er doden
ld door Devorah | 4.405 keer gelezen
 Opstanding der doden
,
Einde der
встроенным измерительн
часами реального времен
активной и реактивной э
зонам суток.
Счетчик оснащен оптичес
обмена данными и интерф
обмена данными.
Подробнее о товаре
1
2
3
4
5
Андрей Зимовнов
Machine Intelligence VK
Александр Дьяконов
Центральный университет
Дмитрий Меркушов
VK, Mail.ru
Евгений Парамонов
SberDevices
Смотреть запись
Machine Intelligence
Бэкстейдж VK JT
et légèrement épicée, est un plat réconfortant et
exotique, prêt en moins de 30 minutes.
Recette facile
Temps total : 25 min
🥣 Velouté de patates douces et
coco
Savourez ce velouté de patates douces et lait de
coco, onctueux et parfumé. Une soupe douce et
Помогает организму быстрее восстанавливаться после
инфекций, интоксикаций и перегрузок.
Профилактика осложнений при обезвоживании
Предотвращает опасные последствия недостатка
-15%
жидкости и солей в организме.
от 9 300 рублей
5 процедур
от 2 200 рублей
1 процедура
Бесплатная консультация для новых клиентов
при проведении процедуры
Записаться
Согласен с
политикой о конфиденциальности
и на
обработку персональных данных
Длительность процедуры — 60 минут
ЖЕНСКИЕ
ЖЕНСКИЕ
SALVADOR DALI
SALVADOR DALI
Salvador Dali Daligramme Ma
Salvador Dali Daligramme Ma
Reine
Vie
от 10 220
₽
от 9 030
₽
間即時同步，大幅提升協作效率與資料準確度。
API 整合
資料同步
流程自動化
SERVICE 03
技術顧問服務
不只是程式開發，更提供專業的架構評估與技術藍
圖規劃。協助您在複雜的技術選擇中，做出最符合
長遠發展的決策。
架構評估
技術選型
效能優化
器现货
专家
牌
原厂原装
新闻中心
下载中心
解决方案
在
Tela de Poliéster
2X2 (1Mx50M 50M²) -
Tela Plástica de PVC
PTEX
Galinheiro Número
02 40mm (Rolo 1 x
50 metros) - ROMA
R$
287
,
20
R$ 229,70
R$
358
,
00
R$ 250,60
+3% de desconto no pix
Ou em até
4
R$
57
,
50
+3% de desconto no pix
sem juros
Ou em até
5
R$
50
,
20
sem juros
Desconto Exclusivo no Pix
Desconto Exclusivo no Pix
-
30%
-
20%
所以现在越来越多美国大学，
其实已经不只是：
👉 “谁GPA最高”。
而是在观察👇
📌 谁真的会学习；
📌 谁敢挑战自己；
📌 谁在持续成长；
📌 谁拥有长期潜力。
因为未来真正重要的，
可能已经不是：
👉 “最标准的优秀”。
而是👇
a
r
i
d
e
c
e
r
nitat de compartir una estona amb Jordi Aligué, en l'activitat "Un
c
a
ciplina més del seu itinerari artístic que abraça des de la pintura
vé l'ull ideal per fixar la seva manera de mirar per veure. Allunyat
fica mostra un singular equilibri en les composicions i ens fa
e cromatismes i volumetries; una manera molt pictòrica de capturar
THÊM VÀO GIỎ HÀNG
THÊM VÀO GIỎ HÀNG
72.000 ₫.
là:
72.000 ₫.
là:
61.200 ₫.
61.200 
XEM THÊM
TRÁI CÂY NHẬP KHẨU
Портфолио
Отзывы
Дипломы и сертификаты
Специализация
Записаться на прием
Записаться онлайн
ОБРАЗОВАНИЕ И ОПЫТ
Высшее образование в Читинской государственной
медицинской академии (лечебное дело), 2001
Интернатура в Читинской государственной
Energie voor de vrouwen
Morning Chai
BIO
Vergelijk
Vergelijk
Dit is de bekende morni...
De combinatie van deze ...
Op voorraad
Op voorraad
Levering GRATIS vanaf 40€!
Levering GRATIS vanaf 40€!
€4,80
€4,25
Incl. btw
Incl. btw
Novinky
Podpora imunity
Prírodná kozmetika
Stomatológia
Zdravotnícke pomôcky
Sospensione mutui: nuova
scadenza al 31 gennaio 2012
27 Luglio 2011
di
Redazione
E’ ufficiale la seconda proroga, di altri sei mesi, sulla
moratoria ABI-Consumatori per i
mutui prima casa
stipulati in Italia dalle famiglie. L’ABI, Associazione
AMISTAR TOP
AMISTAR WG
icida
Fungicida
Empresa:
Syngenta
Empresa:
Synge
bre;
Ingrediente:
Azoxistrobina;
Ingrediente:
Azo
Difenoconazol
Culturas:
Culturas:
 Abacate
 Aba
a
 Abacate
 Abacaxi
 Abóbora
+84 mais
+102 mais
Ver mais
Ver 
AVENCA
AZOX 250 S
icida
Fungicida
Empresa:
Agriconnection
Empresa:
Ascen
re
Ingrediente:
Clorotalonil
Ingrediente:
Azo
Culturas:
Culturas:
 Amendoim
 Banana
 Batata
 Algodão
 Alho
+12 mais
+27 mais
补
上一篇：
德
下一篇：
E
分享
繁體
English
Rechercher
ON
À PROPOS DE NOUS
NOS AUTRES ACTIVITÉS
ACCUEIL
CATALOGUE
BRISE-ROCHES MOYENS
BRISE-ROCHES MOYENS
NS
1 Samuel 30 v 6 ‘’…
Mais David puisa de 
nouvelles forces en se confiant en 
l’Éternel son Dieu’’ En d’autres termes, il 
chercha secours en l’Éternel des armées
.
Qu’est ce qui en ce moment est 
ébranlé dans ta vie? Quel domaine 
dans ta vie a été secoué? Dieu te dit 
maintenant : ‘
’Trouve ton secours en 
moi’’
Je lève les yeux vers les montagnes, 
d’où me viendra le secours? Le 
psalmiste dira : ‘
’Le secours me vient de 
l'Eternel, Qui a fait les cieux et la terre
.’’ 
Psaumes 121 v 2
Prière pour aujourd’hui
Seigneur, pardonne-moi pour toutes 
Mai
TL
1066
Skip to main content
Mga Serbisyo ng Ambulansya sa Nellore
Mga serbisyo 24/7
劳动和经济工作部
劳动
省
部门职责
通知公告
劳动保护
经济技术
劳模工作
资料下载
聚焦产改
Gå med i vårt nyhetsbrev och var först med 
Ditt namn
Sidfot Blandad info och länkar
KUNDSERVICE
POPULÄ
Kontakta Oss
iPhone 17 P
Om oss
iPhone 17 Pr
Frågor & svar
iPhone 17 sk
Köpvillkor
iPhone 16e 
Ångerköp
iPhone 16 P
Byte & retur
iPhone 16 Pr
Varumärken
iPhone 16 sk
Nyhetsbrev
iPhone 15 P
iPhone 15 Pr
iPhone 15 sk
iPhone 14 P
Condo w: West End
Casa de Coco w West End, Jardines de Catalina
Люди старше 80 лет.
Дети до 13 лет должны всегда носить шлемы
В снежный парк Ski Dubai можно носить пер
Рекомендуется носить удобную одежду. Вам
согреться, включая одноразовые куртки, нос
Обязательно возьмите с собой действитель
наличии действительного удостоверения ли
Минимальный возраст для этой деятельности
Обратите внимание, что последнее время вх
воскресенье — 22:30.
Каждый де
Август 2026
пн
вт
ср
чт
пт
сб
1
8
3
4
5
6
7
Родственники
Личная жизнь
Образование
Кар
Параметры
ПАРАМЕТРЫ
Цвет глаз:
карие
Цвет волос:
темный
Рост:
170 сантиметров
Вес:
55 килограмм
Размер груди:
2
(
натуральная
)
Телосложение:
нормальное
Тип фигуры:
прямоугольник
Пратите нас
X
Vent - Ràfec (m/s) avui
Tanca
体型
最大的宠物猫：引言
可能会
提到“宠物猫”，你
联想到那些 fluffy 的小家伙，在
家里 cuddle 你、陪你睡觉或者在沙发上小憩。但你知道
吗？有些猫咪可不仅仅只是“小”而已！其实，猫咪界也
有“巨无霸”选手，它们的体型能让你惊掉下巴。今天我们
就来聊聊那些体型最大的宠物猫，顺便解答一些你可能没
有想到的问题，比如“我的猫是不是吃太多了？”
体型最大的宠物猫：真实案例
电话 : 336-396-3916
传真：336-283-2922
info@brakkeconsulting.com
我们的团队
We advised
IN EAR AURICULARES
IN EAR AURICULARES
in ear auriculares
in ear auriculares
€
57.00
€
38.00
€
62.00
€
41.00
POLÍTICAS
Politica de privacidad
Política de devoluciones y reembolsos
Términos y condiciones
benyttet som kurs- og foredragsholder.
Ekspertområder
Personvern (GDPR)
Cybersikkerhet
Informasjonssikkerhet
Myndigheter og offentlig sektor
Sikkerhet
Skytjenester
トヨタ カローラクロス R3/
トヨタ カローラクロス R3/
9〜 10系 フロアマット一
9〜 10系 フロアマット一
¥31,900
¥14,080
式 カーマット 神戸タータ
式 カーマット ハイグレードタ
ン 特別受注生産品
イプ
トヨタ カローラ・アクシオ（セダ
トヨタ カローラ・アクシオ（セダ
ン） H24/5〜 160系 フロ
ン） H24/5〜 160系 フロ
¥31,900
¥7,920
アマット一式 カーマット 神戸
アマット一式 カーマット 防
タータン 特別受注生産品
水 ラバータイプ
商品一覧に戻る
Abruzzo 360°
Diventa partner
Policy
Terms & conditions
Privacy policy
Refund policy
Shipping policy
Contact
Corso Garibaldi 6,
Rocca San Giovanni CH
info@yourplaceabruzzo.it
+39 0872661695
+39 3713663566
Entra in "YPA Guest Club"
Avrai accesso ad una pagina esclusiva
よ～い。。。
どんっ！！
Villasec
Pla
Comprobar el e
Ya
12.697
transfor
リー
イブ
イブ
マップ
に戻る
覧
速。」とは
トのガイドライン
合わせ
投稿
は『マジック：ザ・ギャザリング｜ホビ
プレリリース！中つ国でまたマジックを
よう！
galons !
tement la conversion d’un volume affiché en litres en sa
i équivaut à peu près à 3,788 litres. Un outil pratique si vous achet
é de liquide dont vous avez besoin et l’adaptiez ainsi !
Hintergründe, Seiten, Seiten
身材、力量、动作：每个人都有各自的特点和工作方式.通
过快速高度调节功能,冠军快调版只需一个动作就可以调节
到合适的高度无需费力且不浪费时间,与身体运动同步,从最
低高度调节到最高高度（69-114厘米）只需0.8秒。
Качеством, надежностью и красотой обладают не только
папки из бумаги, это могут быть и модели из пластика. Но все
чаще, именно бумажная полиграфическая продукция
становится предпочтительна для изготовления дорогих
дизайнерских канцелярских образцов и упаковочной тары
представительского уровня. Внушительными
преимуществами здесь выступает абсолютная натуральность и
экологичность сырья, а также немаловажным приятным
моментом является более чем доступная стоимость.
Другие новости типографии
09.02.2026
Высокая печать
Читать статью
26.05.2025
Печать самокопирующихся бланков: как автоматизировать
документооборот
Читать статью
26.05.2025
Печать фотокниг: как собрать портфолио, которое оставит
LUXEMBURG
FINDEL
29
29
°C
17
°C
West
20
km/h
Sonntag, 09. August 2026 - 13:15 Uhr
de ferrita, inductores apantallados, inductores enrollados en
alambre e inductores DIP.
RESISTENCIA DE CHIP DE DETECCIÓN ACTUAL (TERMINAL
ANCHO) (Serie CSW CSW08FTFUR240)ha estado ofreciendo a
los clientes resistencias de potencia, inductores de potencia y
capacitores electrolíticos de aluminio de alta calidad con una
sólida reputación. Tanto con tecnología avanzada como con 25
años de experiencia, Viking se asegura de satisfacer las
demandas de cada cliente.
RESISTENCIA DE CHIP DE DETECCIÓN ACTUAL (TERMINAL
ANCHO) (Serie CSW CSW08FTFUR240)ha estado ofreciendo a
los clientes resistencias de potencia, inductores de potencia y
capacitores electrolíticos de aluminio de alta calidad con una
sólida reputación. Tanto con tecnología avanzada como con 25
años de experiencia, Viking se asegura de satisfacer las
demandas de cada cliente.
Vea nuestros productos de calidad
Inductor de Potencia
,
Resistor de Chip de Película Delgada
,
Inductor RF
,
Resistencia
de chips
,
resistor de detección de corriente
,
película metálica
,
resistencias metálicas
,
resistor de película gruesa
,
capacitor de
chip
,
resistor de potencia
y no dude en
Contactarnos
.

Action item:
Write out, as a numbered list with blank lines left out, the part of the records that opens at the very start and closes with the line containing "Александр Дьяконов".

Exercise output:
1. er doden
2. ld door Devorah | 4.405 keer gelezen
3.  Opstanding der doden
4. ,
5. Einde der
6. встроенным измерительн
7. часами реального времен
8. активной и реактивной э
9. зонам суток.
10. Счетчик оснащен оптичес
11. обмена данными и интерф
12. обмена данными.
13. Подробнее о товаре
14. 1
15. 2
16. 3
17. 4
18. 5
19. Андрей Зимовнов
20. Machine Intelligence VK
21. Александр Дьяконов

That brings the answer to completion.